Verrender mentions in the article that this conclusion is backed up by the findings of a provocation study designed by ACEBR. To quote:
At the Australian Centre for Electromagnetic Bioeffects Research, we designed a study to address these criticisms. Interestingly, our results not only aligned with previous studies, but also supported the view that a complex psychological phenomenon, the nocebo effect, could explain the condition. 
What Verrender fails to mention, however, is that this study, which the authors call “ A novel approach”, while having seven investigators, only had three participants!
To say the least, it is a bit novel in science to attempt to use the findings of a provocation study, based on so few participants, and then make such sensational claims. Researcher Dariusz Leszczynski has criticised the limitations of such studies, perhaps Verrender and colleagues have not yet read Leszczynski’s critique, which is here. And my comments on Leszczynski’s blog here.
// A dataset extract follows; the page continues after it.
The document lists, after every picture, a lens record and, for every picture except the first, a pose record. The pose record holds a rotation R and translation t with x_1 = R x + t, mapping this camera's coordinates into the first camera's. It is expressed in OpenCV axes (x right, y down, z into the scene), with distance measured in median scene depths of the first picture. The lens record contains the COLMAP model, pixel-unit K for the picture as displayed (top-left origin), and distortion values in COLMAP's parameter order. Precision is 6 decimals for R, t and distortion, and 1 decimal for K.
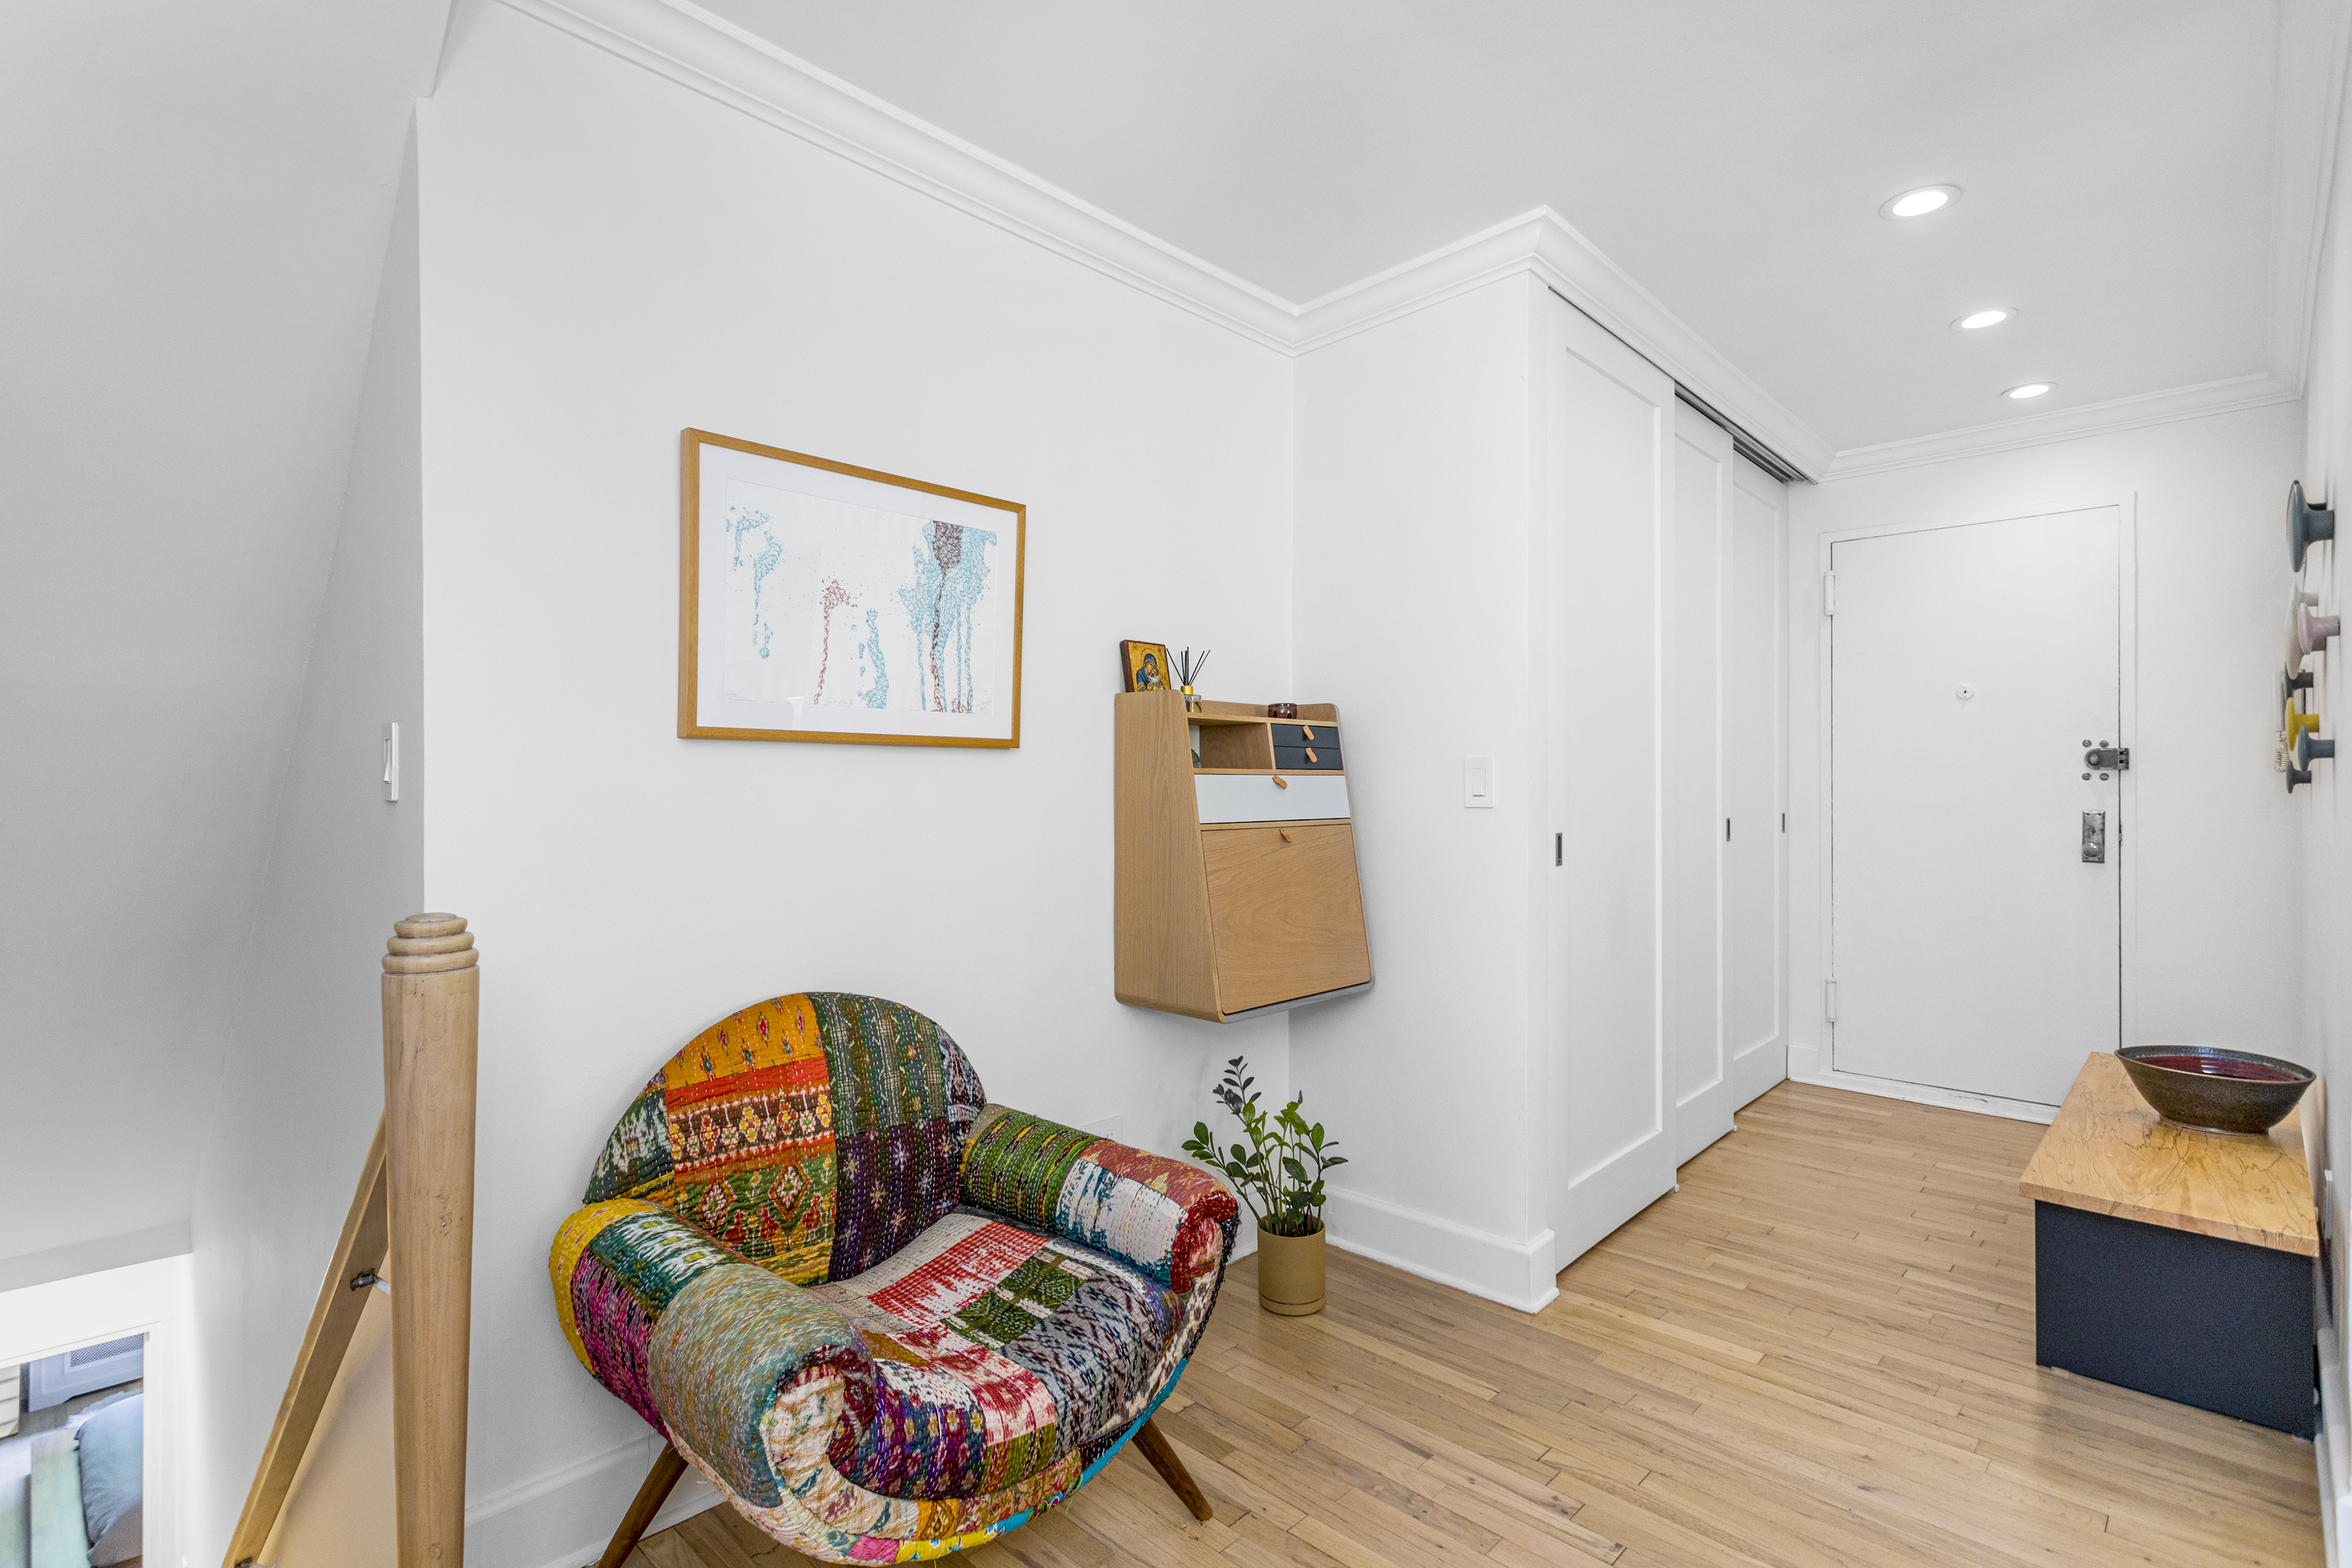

Perhaps Mr. Verrender’s research focus is somewhat understandable considering this is the firm viewpoint of his PhD supervisor Dr. Rodney Croft at ACEBR and his study focus is on “neurobiological and psychological determinants of Electromagnetic Hypersensitivity”. In other words, his research has a preordained bias in trying to establish as a scientific fact that any supposedly health effects from wireless devices, from mobile phones, smart meters to 5G and beyond are solely a consequence of needless worry from a worried public led astray by alarmist media hype.
From the various fact sheets being produced by ARPANSA and ACEBR which increasingly reflect this bias, it is a brave politician who dares question the government’s own expert’s opinions, even if those opinions are somewhat disingenuous.